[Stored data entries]
#####

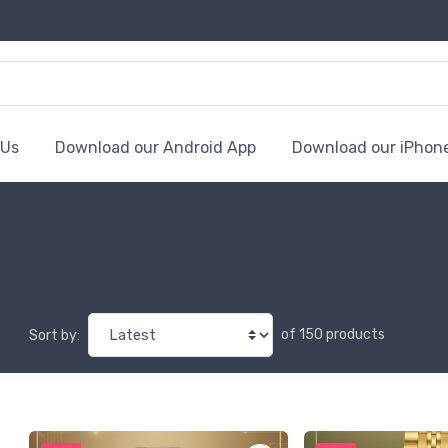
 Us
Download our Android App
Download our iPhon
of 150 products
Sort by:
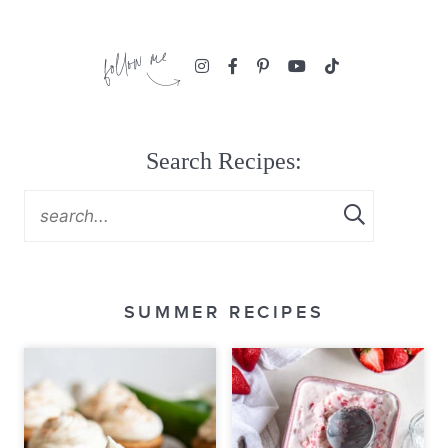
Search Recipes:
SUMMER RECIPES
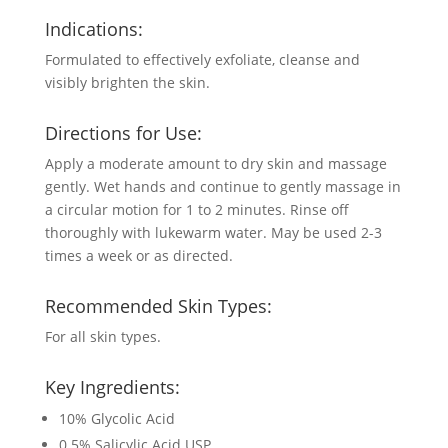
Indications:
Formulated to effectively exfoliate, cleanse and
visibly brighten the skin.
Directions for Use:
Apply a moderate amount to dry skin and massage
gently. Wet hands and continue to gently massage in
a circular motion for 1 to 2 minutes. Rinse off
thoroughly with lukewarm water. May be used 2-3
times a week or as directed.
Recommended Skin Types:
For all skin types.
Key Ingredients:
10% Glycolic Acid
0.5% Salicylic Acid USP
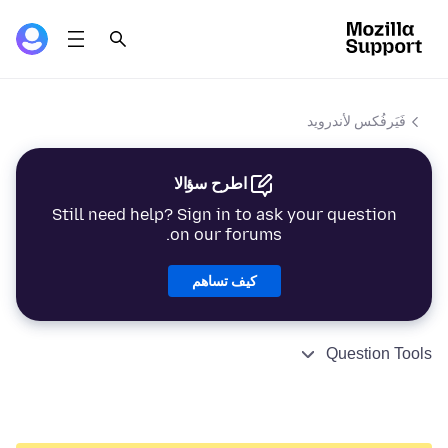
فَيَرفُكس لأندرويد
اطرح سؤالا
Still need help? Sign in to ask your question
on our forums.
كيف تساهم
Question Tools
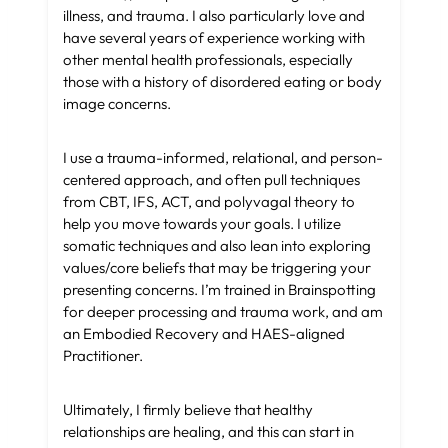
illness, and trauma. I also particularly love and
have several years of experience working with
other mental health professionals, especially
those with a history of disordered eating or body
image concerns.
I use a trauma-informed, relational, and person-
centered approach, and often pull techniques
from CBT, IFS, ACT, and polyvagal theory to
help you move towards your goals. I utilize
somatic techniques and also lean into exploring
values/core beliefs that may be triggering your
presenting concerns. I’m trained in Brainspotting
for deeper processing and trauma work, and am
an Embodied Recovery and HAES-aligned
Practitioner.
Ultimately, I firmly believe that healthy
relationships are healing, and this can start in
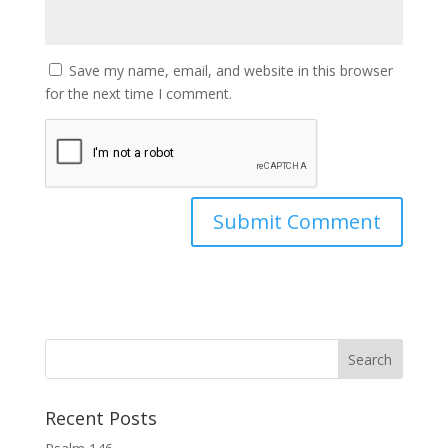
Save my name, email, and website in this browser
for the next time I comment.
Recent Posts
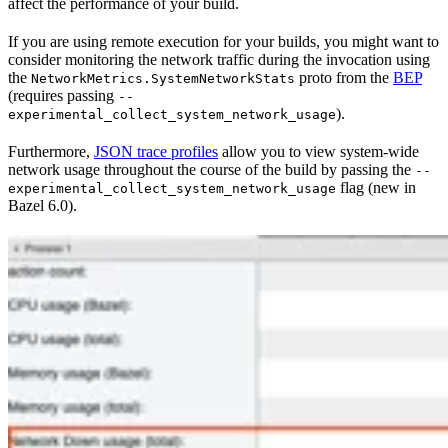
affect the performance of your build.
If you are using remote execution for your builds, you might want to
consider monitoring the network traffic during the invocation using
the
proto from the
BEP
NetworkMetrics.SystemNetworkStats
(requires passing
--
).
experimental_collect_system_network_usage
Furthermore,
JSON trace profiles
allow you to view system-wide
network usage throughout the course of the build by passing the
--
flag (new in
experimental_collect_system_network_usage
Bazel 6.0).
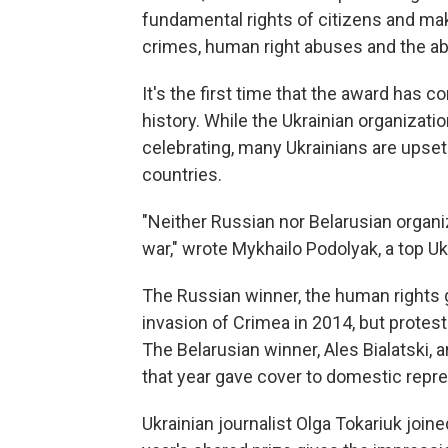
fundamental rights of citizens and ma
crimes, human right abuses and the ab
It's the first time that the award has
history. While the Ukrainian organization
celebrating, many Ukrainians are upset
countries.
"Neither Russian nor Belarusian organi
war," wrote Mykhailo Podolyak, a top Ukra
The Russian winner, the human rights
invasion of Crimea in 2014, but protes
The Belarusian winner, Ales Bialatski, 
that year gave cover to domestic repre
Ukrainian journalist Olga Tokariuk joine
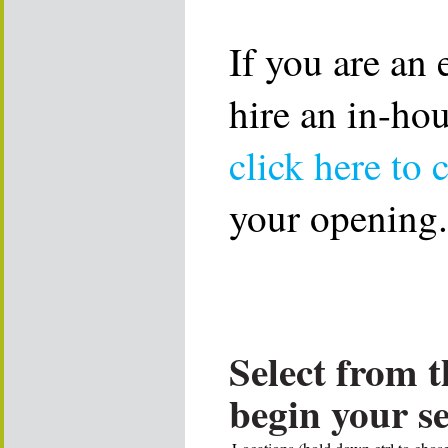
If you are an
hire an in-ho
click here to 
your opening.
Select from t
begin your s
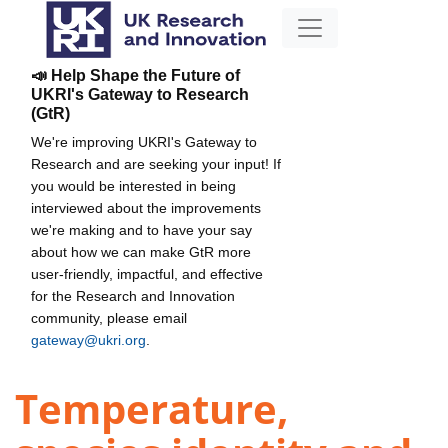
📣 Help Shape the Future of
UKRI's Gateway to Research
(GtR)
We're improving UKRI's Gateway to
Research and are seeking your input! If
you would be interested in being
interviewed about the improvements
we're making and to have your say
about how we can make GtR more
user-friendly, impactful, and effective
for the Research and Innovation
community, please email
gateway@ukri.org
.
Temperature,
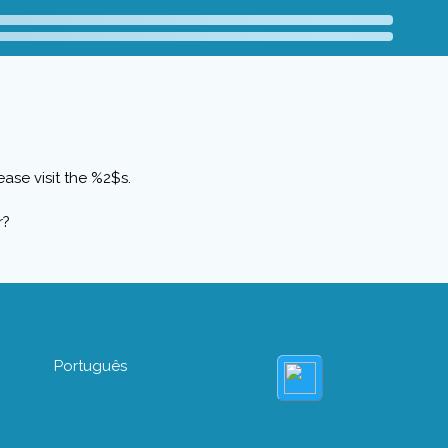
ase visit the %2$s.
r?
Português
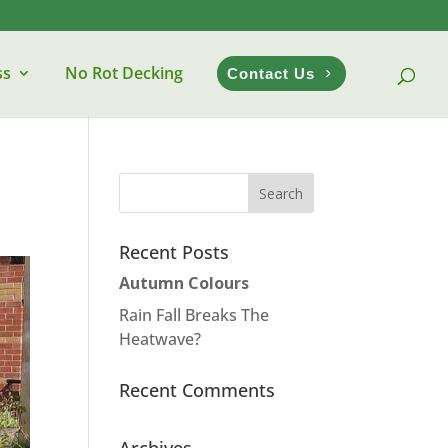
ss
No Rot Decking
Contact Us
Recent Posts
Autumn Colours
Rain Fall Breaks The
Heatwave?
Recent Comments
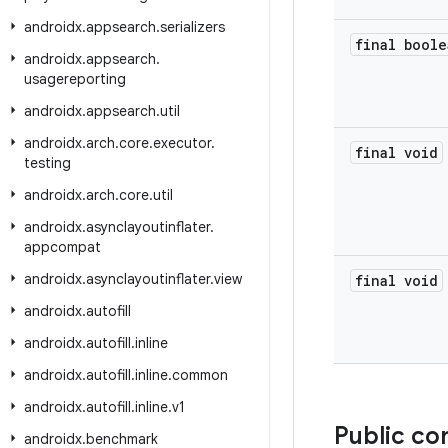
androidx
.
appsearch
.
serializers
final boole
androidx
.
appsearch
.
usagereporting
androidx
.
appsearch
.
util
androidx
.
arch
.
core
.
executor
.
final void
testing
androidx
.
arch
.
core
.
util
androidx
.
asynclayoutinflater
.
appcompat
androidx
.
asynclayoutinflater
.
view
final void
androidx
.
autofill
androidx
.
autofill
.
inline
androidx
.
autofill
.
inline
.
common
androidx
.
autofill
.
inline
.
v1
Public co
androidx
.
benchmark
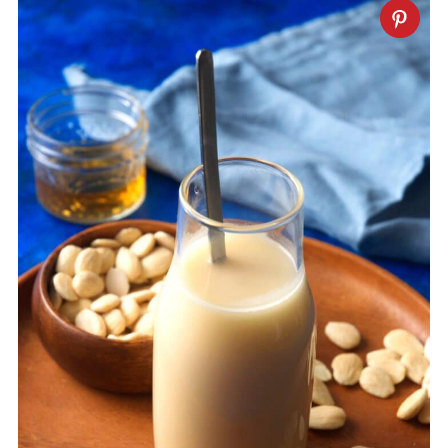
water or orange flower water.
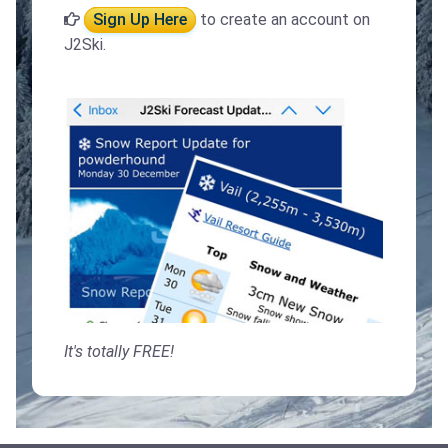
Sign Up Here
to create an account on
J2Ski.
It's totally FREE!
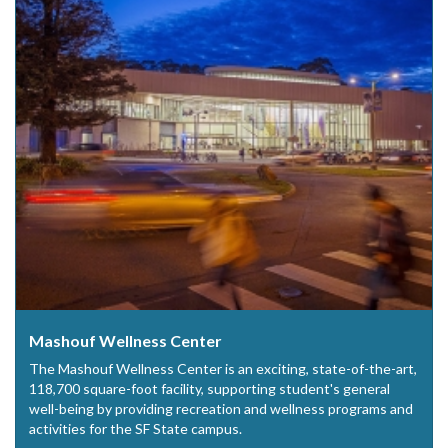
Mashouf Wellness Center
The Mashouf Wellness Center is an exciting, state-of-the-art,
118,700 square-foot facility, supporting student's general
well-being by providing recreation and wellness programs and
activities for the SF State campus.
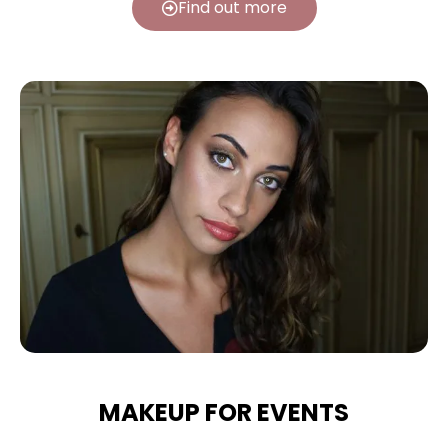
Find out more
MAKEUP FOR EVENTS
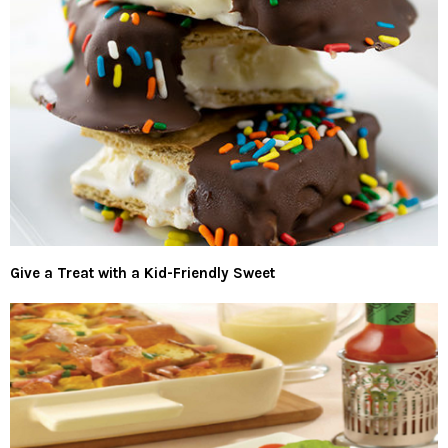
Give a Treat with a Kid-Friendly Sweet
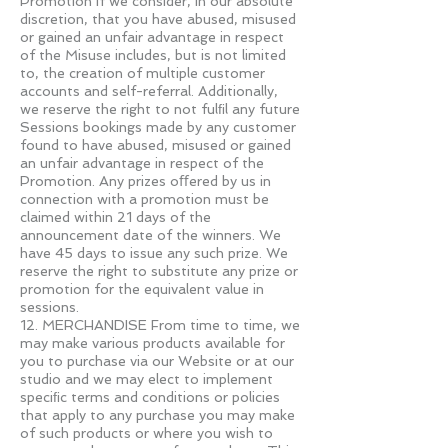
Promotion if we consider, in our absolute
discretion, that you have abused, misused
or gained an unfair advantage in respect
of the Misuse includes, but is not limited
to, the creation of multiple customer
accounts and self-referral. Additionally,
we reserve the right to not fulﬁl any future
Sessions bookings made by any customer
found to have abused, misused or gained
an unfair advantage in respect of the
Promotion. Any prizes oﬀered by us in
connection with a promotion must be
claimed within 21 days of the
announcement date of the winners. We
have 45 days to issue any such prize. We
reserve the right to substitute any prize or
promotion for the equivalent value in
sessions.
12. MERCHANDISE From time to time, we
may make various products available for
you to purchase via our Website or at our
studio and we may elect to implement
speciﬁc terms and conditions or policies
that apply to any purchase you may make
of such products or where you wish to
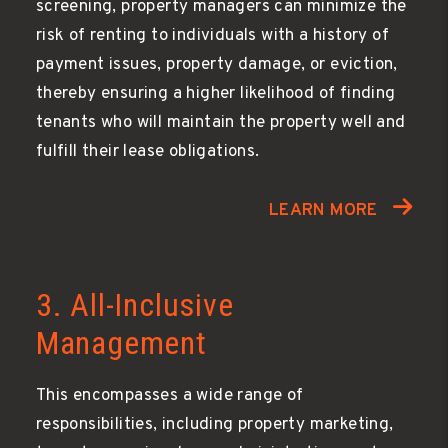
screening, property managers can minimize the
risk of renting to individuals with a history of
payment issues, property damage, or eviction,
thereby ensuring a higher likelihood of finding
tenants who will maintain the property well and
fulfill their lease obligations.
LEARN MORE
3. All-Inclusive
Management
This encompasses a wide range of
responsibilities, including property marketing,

#####

EXERCISE:
Above, find the line holding "a circular motion" and the line holding "have several years of experience working with". Print exactly those two lines and every line between them, but no pictures.

SOLUTION BELOW:
a circular motion for 1 to 2 minutes. Rinse off
thoroughly with lukewarm water. May be used 2-3
times a week or as directed.
Recommended Skin Types:
For all skin types.
Key Ingredients:
10% Glycolic Acid
0.5% Salicylic Acid USP
فَيَرفُكس لأندرويد
اطرح سؤالا
Still need help? Sign in to ask your question
on our forums.
كيف تساهم
Question Tools
illness, and trauma. I also particularly love and
have several years of experience working with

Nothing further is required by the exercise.